Hunting PLC (HTG) 

Hunting has received a record US$145m OCTG order with shipments to the Kuwait Oil Company expected to start toward the end of 2024. As a result, following an in-line Q1 update, EBITDA guidance has now firmed towards the upper end of the company’s existing US$125m135m range. We have raised our current year EBITDA estimate to US$131m (+c.7%) and by c.14% for FY25 due to this new business win. 

New record OCTG order. This business win follows significant OCTG orders in H222 (US$80m+ offshore China for CNOOC) and H223 (US$91m Rajasthan for Cairn Oil & Gas, Vedanta Ltd), and underscores Hunting’s strong position and momentum in international markets. In context, FY23 OCTG revenue was US$396m with a US$222m order position at the year-end, while the Asia-Pacific region (predominantly OCTG product sales) reported revenues of US$154m with US$143m orders on hand at the year-end. Asia-Pacific operations will source casing products and thread Hunting’s proprietary SEAL-LOCK premium connection before shipping to the customer. This clearly represents a material business win and sustains OCTG activity at elevated levels. We understand that no material capex is required to execute this order over and above existing guidance. The group order book is lifted to US$665m (versus US$575m at the end of FY23) including this order. 

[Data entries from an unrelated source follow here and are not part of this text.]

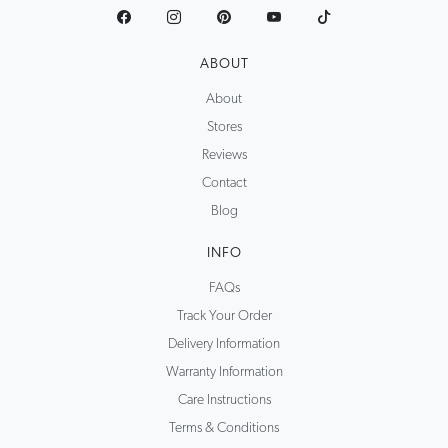
ABOUT
About
Stores
Reviews
Contact
Blog
INFO
FAQs
Track Your Order
Delivery Information
Warranty Information
Care Instructions
Terms & Conditions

Estimates increased for FY24 and FY25. We assume that Kuwait order shipments split roughly one third/two third between this year and next with a 20% EBIT margin contribution. Noting an expected Q4 shipment start, delivery and acceptance timescales could vary but this would be a timing issue only as the overall order is contractually firm. We will be in a better position to assess the impact on profitability around the end of FY24 once shipments are expected to be underway. We have made allowance for larger working capital absorption during the duration of the contract with an improved net cash position visible compared to our previous FY26 estimate. 

Valuation: momentum to potentially drive fair value higher Following our upgrades 

Hunting is currently trading on discounts of c.22% and c.35% on conventional P/E and EV/EBITDA metrics versus its peer group over our estimate horizon. Applying the peer group average P/E to our unchanged FY26 earnings generates a share price in line with our DCF-derived valuation (slightly higher at 434p, using US$180m as a long-term sustainable EBITDA level) leaving our existing 436p per share fair value unchanged at this stage. On our updated estimates, we note that FY25 estimates are currently higher than the (unchanged) following year; if momentum carries over into FY26 it would not only raise the earnings base for peer group multiple comparison, then it would also cause us to revisit achievable long term sustainable EBITDA inputs in our DCF modelling.